Across the United States, which types of events have the greatest economic consequences?

Standardise the column values for damage for both crop and property.

eco_crop$times <- 0
eco_crop$times[grep("B", eco_crop$Storm.CROPDMGEXP)] <- as.numeric(1000000000)
eco_crop$times[grep("M", eco_crop$Storm.CROPDMGEXP)] <- as.numeric(1000000)
eco_crop$times[grep("m", eco_crop$Storm.CROPDMGEXP)] <- as.numeric(1000000)
eco_crop$times[grep("K", eco_crop$Storm.CROPDMGEXP)] <- as.numeric(1000)
eco_crop$times[grep("k", eco_crop$Storm.CROPDMGEXP)] <- as.numeric(1000)
eco_crop$Storm.CROPDMG <- eco_crop$Storm.CROPDMG*eco_crop$times

eco_prop$times <- 0
eco_prop$times[grep("B", eco_prop$Storm.PROPDMGEXP)] <- as.numeric(1000000000)
eco_prop$times[grep("M", eco_prop$Storm.PROPDMGEXP)] <- as.numeric(1000000)
eco_prop$times[grep("m", eco_prop$Storm.PROPDMGEXP)] <- as.numeric(1000000)
eco_prop$times[grep("K", eco_prop$Storm.PROPDMGEXP)] <- as.numeric(1000)
eco_prop$times[grep("k", eco_prop$Storm.PROPDMGEXP)] <- as.numeric(1000)
eco_prop$Storm.PROPDMG <- eco_prop$Storm.PROPDMG*eco_prop$times

Calculate totals for events costs

options(scipen = 1, digits = 2)
eco_crop <- aggregate(list(cost=eco_crop$Storm.CROPDMG), list(event=eco_crop$Storm.EVTYPE), sum)
eco_crop <- eco_crop[order(eco_crop$cost, decreasing=TRUE),]
options(scipen = 1, digits = 2)
eco_prop <- aggregate(list(cost=eco_prop$Storm.PROPDMG), list(event=eco_prop$Storm.EVTYPE), sum)
eco_prop <- eco_prop[order(eco_prop$cost, decreasing=TRUE),]

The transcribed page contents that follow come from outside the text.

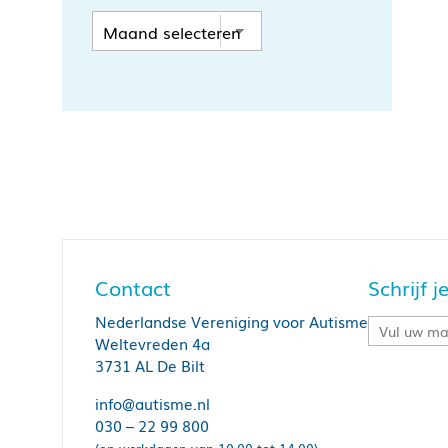
Contact
Schrijf 
Nederlandse Vereniging voor Autisme
Weltevreden 4a
3731 AL De Bilt
info@autisme.nl
030 – 22 99 800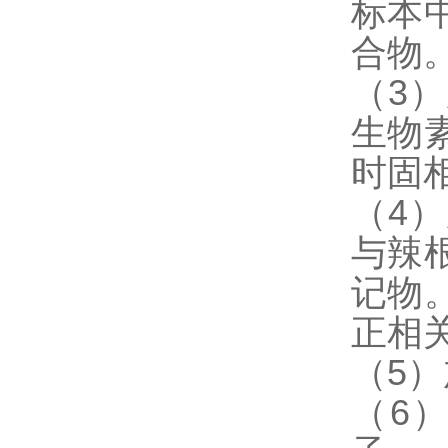
标本
合物
（3
生物
时固
（4
与辣
记物
正相
（5
（6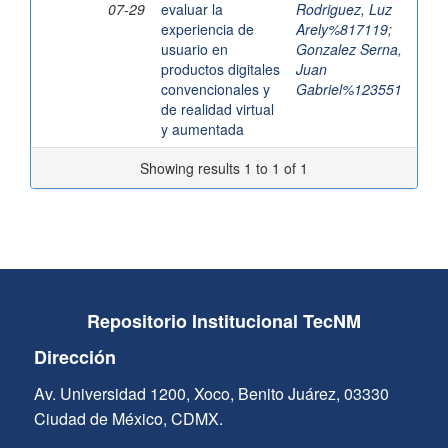
07-29
evaluar la
Rodriguez, Luz
experiencia de
Arely%817119
;
usuario en
Gonzalez Serna,
productos digitales
Juan
convencionales y
Gabriel%123551
de realidad virtual
y aumentada
Showing results 1 to 1 of 1
Repositorio Institucional TecNM
Dirección
Av. Universidad 1200, Xoco, Benito Juárez, 03330
Ciudad de México, CDMX.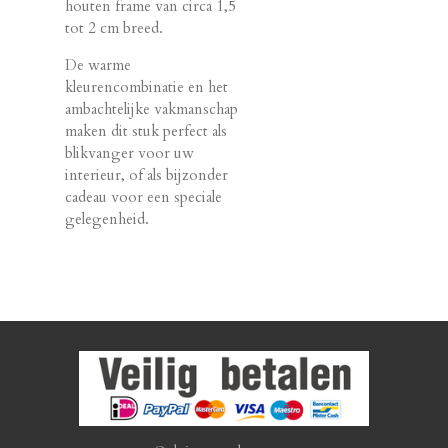
houten frame van circa 1,5
tot 2 cm breed.
De warme
kleurencombinatie en het
ambachtelijke vakmanschap
maken dit stuk perfect als
blikvanger voor uw
interieur, of als bijzonder
cadeau voor een speciale
gelegenheid.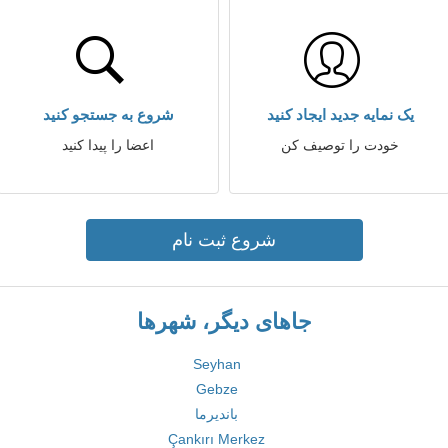
یک نمایه جدید ایجاد کنید
شروع به جستجو کنید
خودت را توصیف کن
اعضا را پیدا کنید
شروع ثبت نام
جاهای دیگر، شهرها
Seyhan
Gebze
باندیرما
Çankırı Merkez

Draw panel graph for both property and crop damage for top 10 events

crops <- eco_crop[1:10,]
props <- eco_prop[1:10,]
par(mfrow=c(2,1))
barplot(crops$cost, col="yellow", main="damage to crops (yellow) and property (green) by event", ylab="cost", names.arg = crops$event, las=3)
barplot(props$cost, col="green", ylab="cost", names.arg = props$event, las=3)

plot of chunk propcrop_graphs



It seems clear that droughts damage crops and floods damage property.